Edge cases & guardrails

  • Read-only: This skill never calls write operations. Recommend a refund; don't issue one.
  • Multiple matches when paging ListTransactions as a fallback: list the candidates and ask the user to pick before building the ticket.
  • Stale objects: objects older than 390 days aren't returned. If lookups fail for that reason, note it and build from whatever the user provided plus tracking.
  • Classification confidence: if you classified from sparse wording, set confidence low and say why, so the queue knows to sanity-check the tag.
  • PII minimization (required): Do not put recipient/sender names or street lines (street1/street2) in the ticket, not in the human block and not in the JSON. Reference the address_from / address_to object_ids instead; support can run GetAddress on an ID to retrieve full details and replicate the issue only when they actually need to.
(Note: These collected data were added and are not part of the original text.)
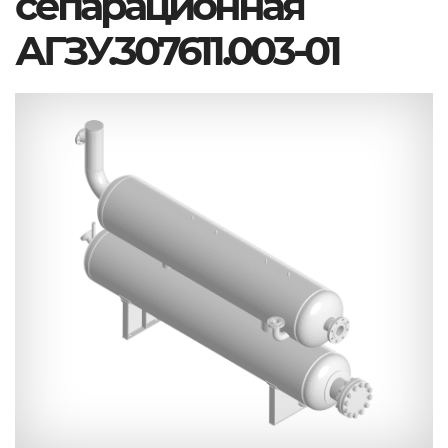
сепарационная
АГЗУ.307611.003-01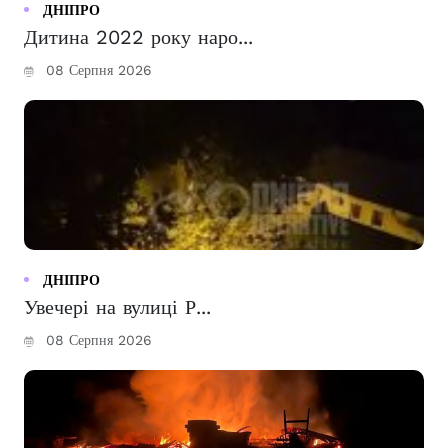
ДНІПРО
Дитина 2022 року наро...
08 Серпня 2026
ДНІПРО
Увечері на вулиці Р...
08 Серпня 2026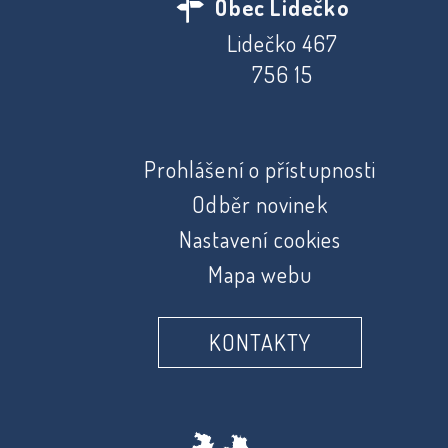
Obec Lidečko
Lidečko 467
756 15
Prohlášení o přístupnosti
Odběr novinek
Nastavení cookies
Mapa webu
KONTAKTY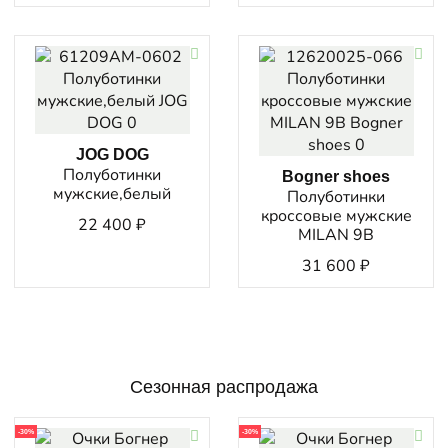
JOG DOG
Полуботинки
Bogner shoes
мужские,белый
Полуботинки
кроссовые мужские
22 400
₽
MILAN 9B
31 600
₽
Сезонная распродажа
-30%
-30%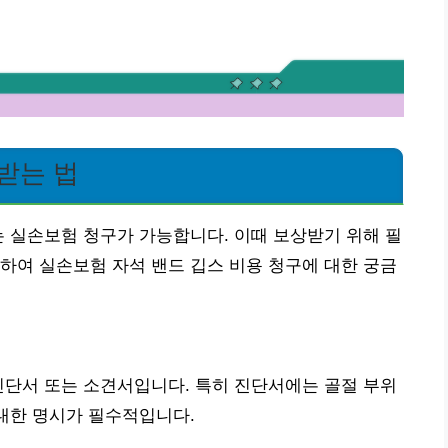
받는 법
는 실손보험 청구가 가능합니다. 이때 보상받기 위해 필
하여 실손보험 자석 밴드 깁스 비용 청구에 대한 궁금
진단서 또는 소견서입니다. 특히 진단서에는 골절 부위
에 대한 명시가 필수적입니다.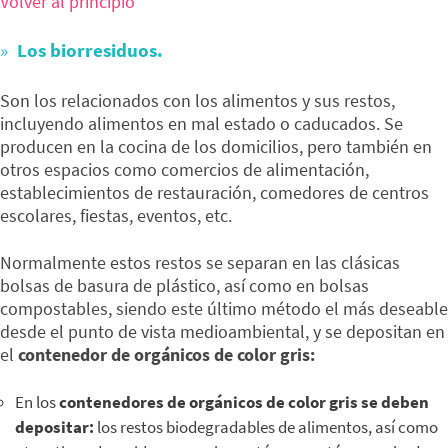
Volver al principio
Los biorresiduos.
Son los relacionados con los alimentos y sus restos,
incluyendo alimentos en mal estado o caducados. Se
producen en la cocina de los domicilios, pero también en
otros espacios como comercios de alimentación,
establecimientos de restauración, comedores de centros
escolares, fiestas, eventos, etc.
Normalmente estos restos se separan en las clásicas
bolsas de basura de plástico, así como en bolsas
compostables, siendo este último método el más deseable
desde el punto de vista medioambiental, y se depositan en
el
contenedor de orgánicos de color gris:
En los
contenedores de orgánicos de color gris
se deben
depositar:
los restos biodegradables de alimentos, así como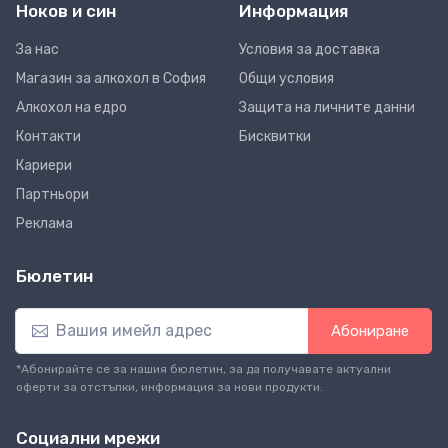
Ноков и син
Информация
За нас
Условия за доставка
Магазин за алкохол в София
Общи условия
Алкохол на едро
Защита на личните данни
Контакти
Бисквитки
Кариери
Партньори
Реклама
Бюлетин
Абониране
*Абонирайте се за нашия бюлетин, за да получавате актуални
оферти за отстъпки, информация за нови продукти.
Социални мрежи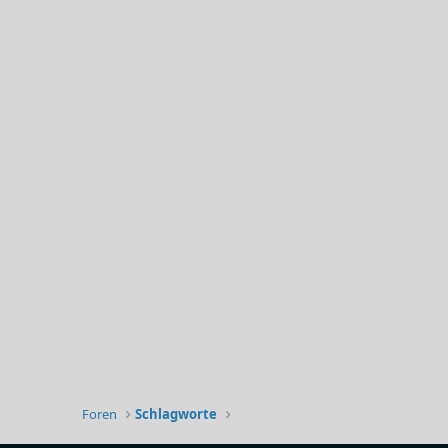
Foren
Schlagworte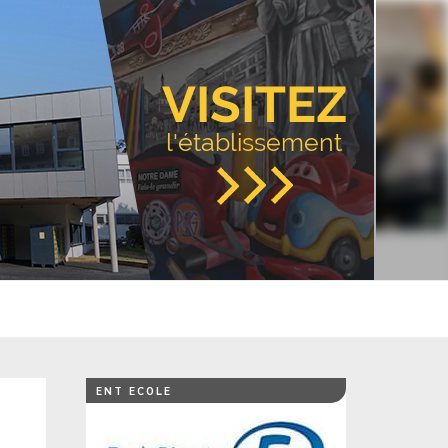
VISITEZ
l'établissement
ENT ECOLE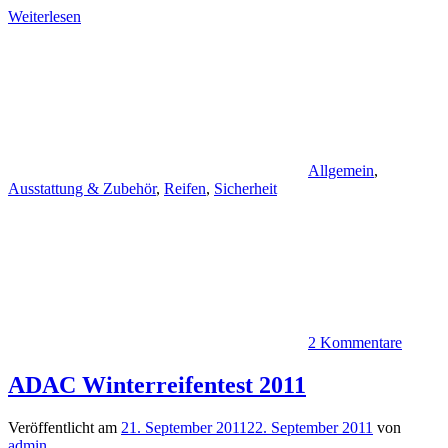
Weiterlesen
Allgemein
,
Ausstattung & Zubehör
,
Reifen
,
Sicherheit
2 Kommentare
ADAC Winterreifentest 2011
Veröffentlicht am
21. September 2011
22. September 2011
von
admin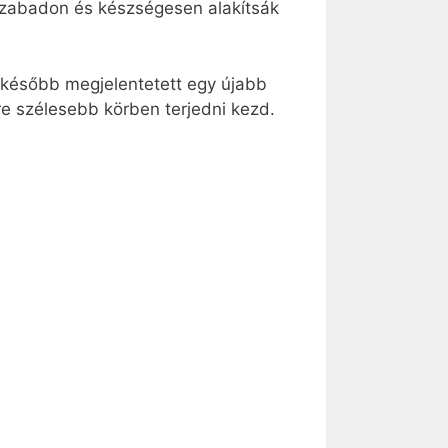
 szabadon és készségesen alakítsák
 később megjelentetett egy újabb
yre szélesebb körben terjedni kezd.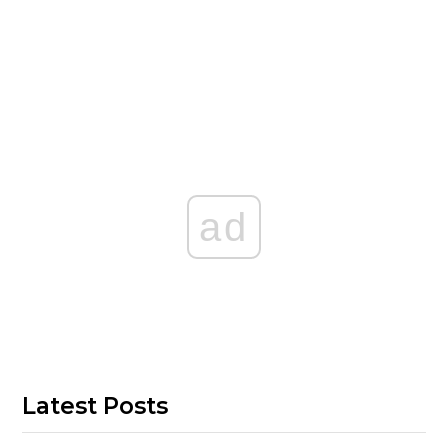
ad
Latest Posts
Coarse geography (city, state/province, ZIP/postal, country) is retained, since support needs it for zone/routing triage. Tracking-history location values (typically city/state) are fine. Don't pull in unrelated shipments, and don't include API tokens or raw object dumps beyond what the templates ask for.
  • Never invent timestamps, statuses, addresses, IDs, or HS codes. Missing → "Not available" (human block) / null (JSON).

Error Handling

  • Never guess parcel dimensions, weight, customs values, HS codes, or signer names. Ask the user.
  • Do not auto-retry transport, auth, or rate-limit errors. Report to user and stop.
  • Parcel dimensions and weight must be strings (e.g., "10" not 10).
  • Label URLs are S3 signed URLs. Always display the complete URL -- truncating breaks the signature.
  • Rates expire after 7 days. Create a new shipment for fresh rates.
  • No rates? Validate addresses first, then check dimensions, then carrier-accounts-list.
  • "Not found" errors: verify the authorized account's mode matches the data -- test and live have separate object IDs.

Data Handling

  • Hosted MCP: requests go to Shippo's hosted MCP at https://mcp.shippo.com, authenticated by your per-user Shippo OAuth token. The server forwards each call to api.goshippo.com on your behalf. Nothing runs or is stored locally.
  • No data is stored by the skill itself; all persistence is handled by Shippo's API.
  • Label and tracking data are subject to Shippo's data retention policies.